▸ TASK OBJECTIVE
Ignoring the pictures, copy the data exactly.

--- DATA EXCERPTS Enclosed Below ---

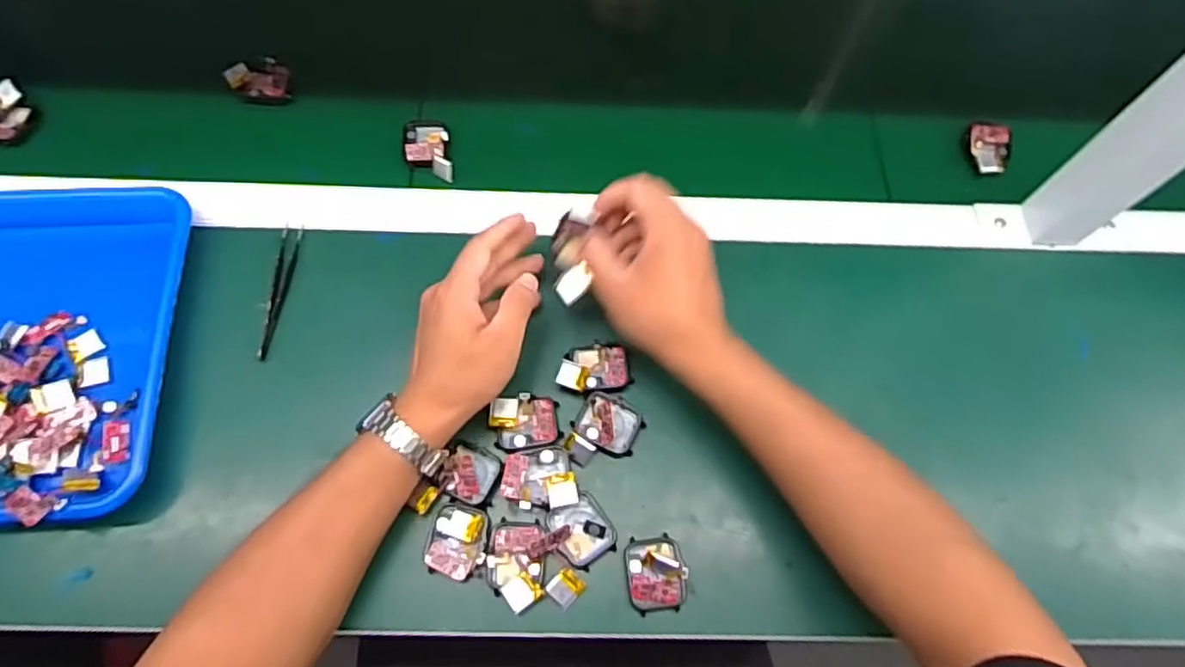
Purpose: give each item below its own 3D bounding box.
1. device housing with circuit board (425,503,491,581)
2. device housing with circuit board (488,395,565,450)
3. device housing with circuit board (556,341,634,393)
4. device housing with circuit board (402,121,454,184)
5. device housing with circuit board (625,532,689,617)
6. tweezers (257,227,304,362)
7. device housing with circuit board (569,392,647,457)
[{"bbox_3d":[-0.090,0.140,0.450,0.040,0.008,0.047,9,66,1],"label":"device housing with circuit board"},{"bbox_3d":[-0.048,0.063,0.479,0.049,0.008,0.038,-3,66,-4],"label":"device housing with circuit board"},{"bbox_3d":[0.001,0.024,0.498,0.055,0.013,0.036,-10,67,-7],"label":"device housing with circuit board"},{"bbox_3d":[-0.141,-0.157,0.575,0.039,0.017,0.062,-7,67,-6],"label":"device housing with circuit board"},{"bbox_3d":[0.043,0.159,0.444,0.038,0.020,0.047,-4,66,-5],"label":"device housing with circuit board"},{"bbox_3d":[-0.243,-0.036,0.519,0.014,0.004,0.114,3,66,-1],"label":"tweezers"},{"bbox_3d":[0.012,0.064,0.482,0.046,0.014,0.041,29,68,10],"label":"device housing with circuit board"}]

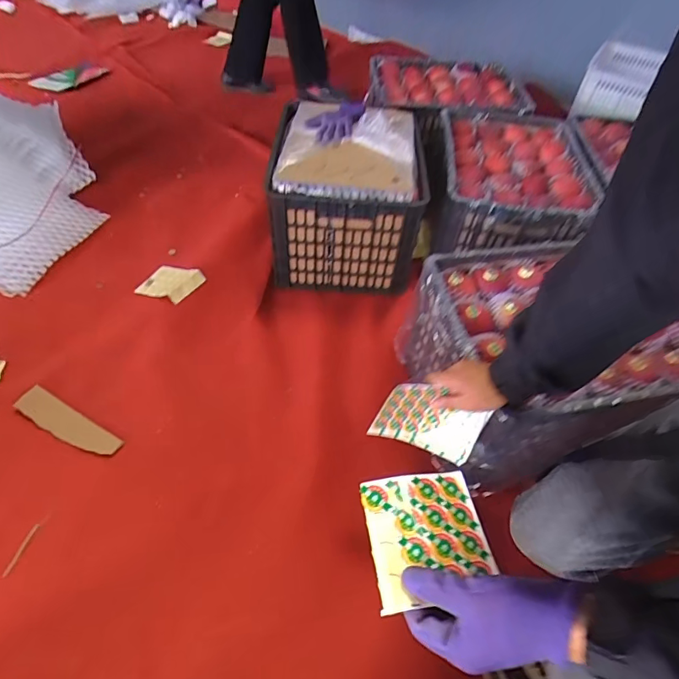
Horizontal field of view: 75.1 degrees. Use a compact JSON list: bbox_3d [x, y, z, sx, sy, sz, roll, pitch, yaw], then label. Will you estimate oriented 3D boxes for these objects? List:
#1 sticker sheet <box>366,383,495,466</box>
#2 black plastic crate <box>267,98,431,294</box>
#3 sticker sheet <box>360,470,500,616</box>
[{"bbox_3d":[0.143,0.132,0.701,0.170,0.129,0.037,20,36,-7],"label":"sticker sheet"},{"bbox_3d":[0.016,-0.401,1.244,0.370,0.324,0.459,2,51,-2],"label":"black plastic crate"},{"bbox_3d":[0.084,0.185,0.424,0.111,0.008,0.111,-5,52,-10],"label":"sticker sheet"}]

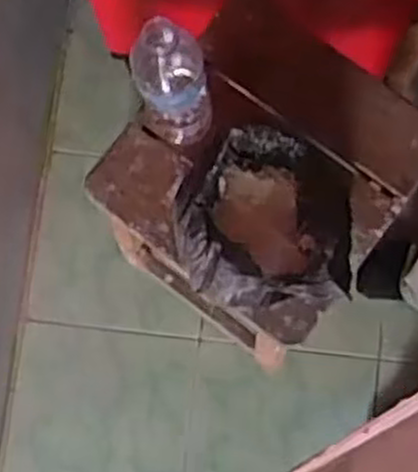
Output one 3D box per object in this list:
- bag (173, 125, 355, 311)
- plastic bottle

--- End of Enclosed DATA EXCERPTS ---

▸ YOUR SOLUTION
Purpose: give each item below its own 3D bounding box.
1. device housing with circuit board (425,503,491,581)
2. device housing with circuit board (488,395,565,450)
3. device housing with circuit board (556,341,634,393)
4. device housing with circuit board (402,121,454,184)
5. device housing with circuit board (625,532,689,617)
6. tweezers (257,227,304,362)
7. device housing with circuit board (569,392,647,457)
[{"bbox_3d":[-0.090,0.140,0.450,0.040,0.008,0.047,9,66,1],"label":"device housing with circuit board"},{"bbox_3d":[-0.048,0.063,0.479,0.049,0.008,0.038,-3,66,-4],"label":"device housing with circuit board"},{"bbox_3d":[0.001,0.024,0.498,0.055,0.013,0.036,-10,67,-7],"label":"device housing with circuit board"},{"bbox_3d":[-0.141,-0.157,0.575,0.039,0.017,0.062,-7,67,-6],"label":"device housing with circuit board"},{"bbox_3d":[0.043,0.159,0.444,0.038,0.020,0.047,-4,66,-5],"label":"device housing with circuit board"},{"bbox_3d":[-0.243,-0.036,0.519,0.014,0.004,0.114,3,66,-1],"label":"tweezers"},{"bbox_3d":[0.012,0.064,0.482,0.046,0.014,0.041,29,68,10],"label":"device housing with circuit board"}]

Horizontal field of view: 75.1 degrees. Use a compact JSON list: bbox_3d [x, y, z, sx, sy, sz, roll, pitch, yaw], then label. Will you estimate oriented 3D boxes for these objects? List:
#1 sticker sheet <box>366,383,495,466</box>
#2 black plastic crate <box>267,98,431,294</box>
#3 sticker sheet <box>360,470,500,616</box>
[{"bbox_3d":[0.143,0.132,0.701,0.170,0.129,0.037,20,36,-7],"label":"sticker sheet"},{"bbox_3d":[0.016,-0.401,1.244,0.370,0.324,0.459,2,51,-2],"label":"black plastic crate"},{"bbox_3d":[0.084,0.185,0.424,0.111,0.008,0.111,-5,52,-10],"label":"sticker sheet"}]

Output one 3D box per object in this list:
- bag (173, 125, 355, 311)
- plastic bottle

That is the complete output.